Aufgabenliste:
1) Gib den zitierten Auszug wieder, beginnend bei "Sebastian Esser ist" und endend bei "Werbeeinnahmen verzichten kann.". Benenne dabei "Krautreporter" überall in "Freireporter" um.
2) Nenne alle Wörter im Auszug über Krautreporter, die die Buchstabenfolge „Magazin“ enthalten.
3) Knüpf an den Auszug über Krautreporter an und schreib ihn nach dem letzten Satz weiter.

------ Zitierter Auszug ------

Sebastian Esser ist der Geschäftsführer von Krautreporter, einem Internetnachrichtenmagazin:
"Die Idee von Krautreporter ist, dass wir ein Magazin machen, was nur abhängig ist von seinen Lesern."
Weit über 18.000 Mitglieder bezahlen seit 2014 einen Jahresbeitrag, damit die Redaktion vollständig auf Werbeeinnahmen verzichten kann.
"Es ist nicht nur Idealismus, sondern das ist für mich auch als ein strategisch denkender Journalist, weil ich einfach gemerkt habe, dass da so viel den Bach runtergeht, ich habe bei zwei Magazinen gearbeitet, die eingestellt worden sind, weil es nicht genug Anzeigen gab. Ich glaube einfach, dass auf lange Sicht Werbung und Journalismus im Internet nicht funktioniert. Und deswegen sind wir lieber die Ersten, die es ganz ohne probieren und lernen dadurch viel schneller, als alle anderen, die es irgendwann auf die harte Tour lernen müssen. Und dazu gehört natürlich auch dieser ganze 'Lügenpresse'-Schnickschnack. Es ist das erste Anzeichen dafür, dass da schleichend etwas verloren geht. Dass die Leute einfach das Vertrauen verlieren. Wir müssen es zurückerobern!"

------ Daten zur Auswertung ------

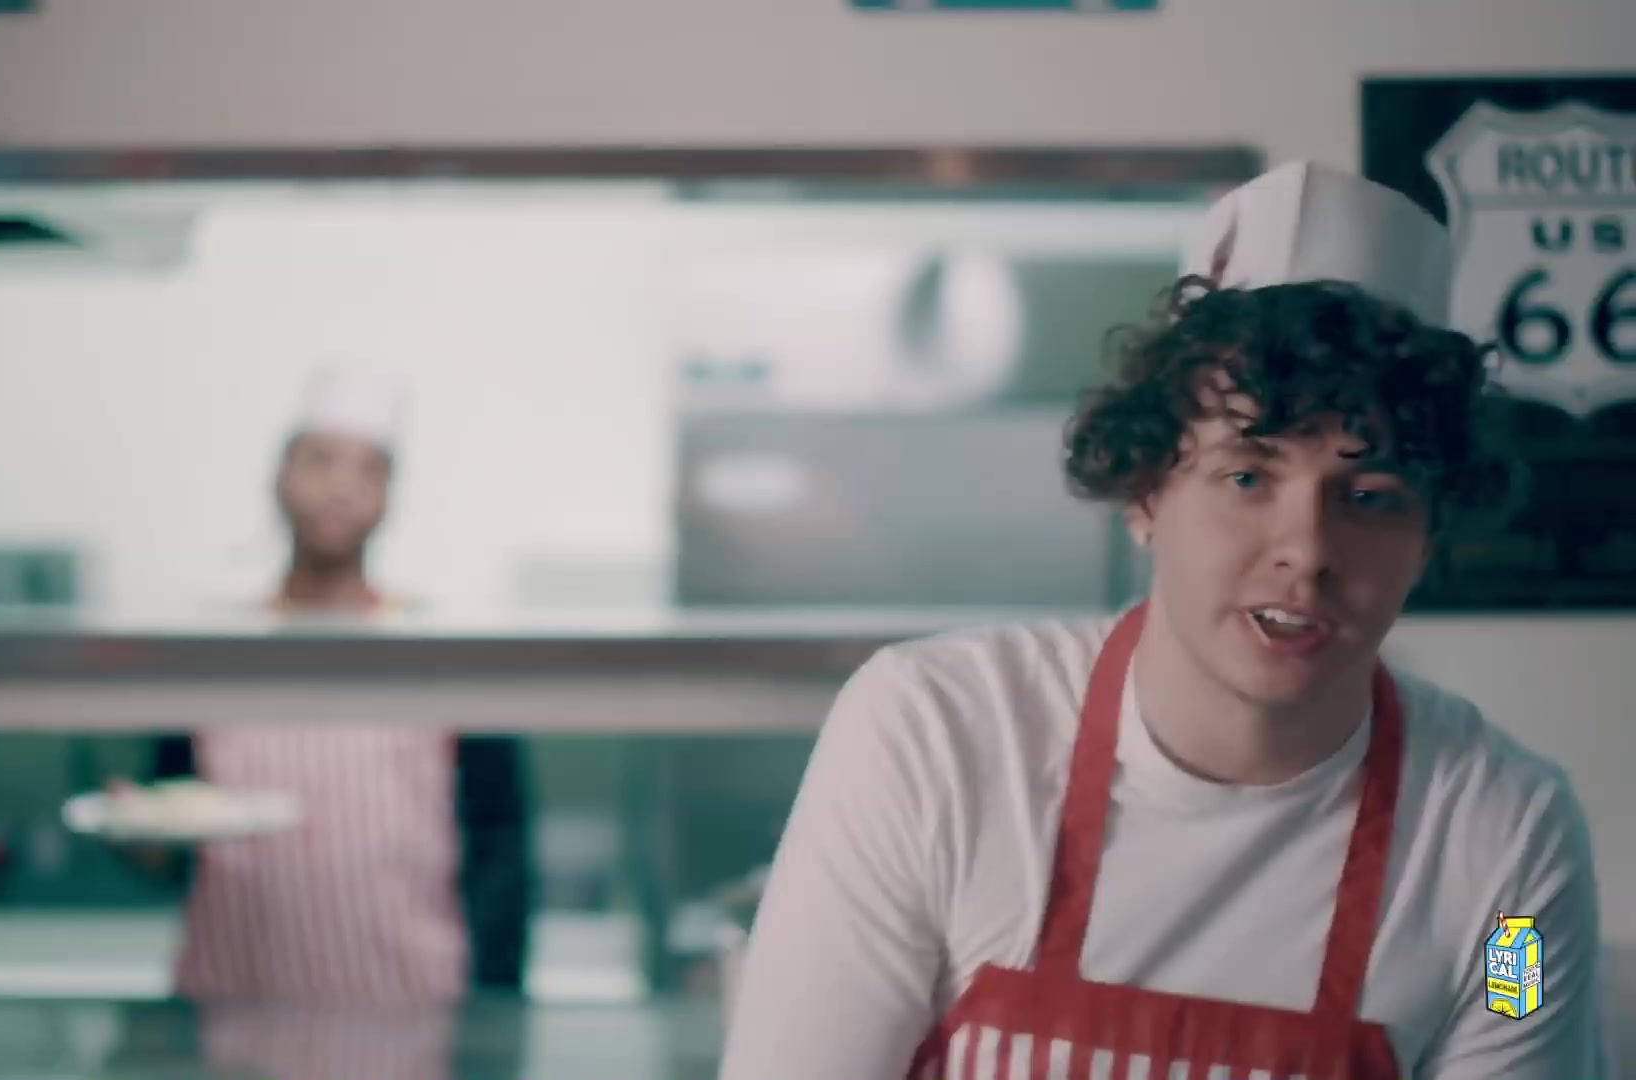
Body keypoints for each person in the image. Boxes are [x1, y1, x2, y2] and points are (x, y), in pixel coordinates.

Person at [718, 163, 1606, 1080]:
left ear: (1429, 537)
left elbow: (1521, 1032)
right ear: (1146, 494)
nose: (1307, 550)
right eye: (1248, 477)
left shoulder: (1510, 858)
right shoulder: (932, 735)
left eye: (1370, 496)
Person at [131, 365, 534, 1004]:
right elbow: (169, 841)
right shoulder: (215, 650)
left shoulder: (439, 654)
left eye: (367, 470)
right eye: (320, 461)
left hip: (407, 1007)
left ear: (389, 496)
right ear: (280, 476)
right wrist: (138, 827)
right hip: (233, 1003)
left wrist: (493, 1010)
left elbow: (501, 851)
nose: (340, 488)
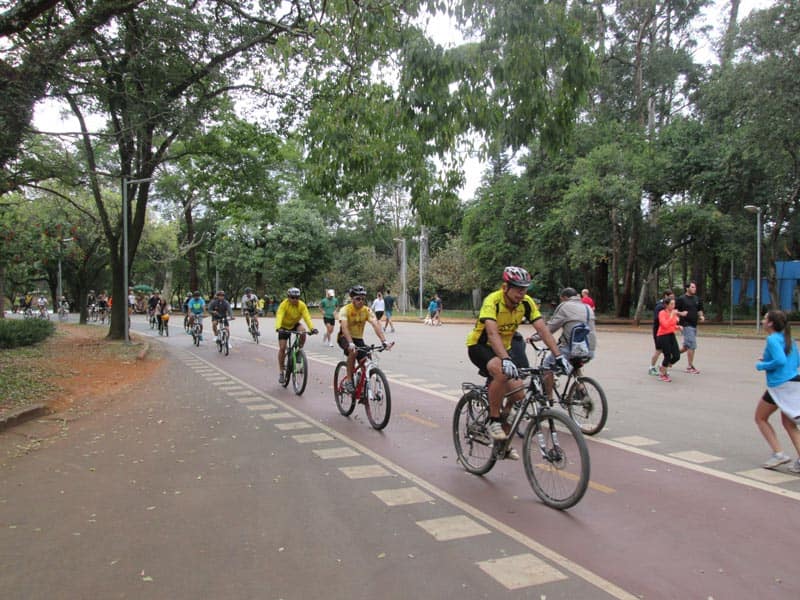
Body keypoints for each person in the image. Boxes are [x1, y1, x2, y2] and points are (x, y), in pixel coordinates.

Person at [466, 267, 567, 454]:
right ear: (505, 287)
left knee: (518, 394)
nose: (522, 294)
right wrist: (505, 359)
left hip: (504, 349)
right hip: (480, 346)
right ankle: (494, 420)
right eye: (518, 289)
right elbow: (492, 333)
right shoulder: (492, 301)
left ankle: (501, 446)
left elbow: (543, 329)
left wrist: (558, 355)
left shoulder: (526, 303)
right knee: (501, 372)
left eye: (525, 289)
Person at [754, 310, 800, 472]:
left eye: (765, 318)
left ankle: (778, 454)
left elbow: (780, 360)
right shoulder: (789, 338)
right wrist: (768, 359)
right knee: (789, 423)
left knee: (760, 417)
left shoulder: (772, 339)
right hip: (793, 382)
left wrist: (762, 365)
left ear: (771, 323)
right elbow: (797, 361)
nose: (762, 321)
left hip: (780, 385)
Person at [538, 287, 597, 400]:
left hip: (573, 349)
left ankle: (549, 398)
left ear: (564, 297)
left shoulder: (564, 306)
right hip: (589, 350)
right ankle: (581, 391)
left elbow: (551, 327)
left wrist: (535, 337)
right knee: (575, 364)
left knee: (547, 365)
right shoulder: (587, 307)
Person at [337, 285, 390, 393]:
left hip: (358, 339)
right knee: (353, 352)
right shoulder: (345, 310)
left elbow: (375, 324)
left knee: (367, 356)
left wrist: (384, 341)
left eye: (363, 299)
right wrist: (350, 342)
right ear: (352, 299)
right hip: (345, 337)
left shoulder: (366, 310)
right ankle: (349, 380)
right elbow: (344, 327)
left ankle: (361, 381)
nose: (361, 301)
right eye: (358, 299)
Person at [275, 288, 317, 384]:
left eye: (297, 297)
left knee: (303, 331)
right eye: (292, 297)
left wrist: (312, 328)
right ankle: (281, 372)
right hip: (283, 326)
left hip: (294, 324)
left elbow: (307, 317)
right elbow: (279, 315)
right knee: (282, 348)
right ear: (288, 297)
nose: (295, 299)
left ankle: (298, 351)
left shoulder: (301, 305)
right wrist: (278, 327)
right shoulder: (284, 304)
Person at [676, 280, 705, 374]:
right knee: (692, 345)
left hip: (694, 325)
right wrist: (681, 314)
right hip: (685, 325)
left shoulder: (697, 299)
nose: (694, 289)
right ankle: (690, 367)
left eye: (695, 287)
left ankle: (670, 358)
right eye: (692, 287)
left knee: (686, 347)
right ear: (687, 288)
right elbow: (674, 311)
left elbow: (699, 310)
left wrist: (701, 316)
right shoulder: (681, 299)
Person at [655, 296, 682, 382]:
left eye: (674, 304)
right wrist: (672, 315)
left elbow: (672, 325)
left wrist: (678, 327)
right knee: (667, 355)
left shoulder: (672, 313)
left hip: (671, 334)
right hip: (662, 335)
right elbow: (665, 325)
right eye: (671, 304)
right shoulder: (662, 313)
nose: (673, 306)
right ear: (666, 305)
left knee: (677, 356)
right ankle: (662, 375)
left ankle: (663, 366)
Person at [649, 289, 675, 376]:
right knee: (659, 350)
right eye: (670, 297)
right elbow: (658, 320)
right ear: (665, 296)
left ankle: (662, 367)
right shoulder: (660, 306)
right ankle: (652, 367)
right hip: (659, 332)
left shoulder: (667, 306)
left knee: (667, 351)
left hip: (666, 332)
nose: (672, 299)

------

Antworten in Reihenfolge:
1)
Sebastian Esser ist der Geschäftsführer von Freireporter, einem Internetnachrichtenmagazin:
"Die Idee von Freireporter ist, dass wir ein Magazin machen, was nur abhängig ist von seinen Lesern."
Weit über 18.000 Mitglieder bezahlen seit 2014 einen Jahresbeitrag, damit die Redaktion vollständig auf Werbeeinnahmen verzichten kann.

2) Internetnachrichtenmagazin, Magazin, Magazinen

3)
Die Krautreporter führen jetzt unter ihren Mitgliedern eine Umfrage durch. Sie wollen wissen, wer auch im zweiten Jahr bleiben wird. Erst dann bekommen die Macher eine Ahnung davon, ob das Konzept "Unabhängig sein von Werbung" langfristig funktionieren kann.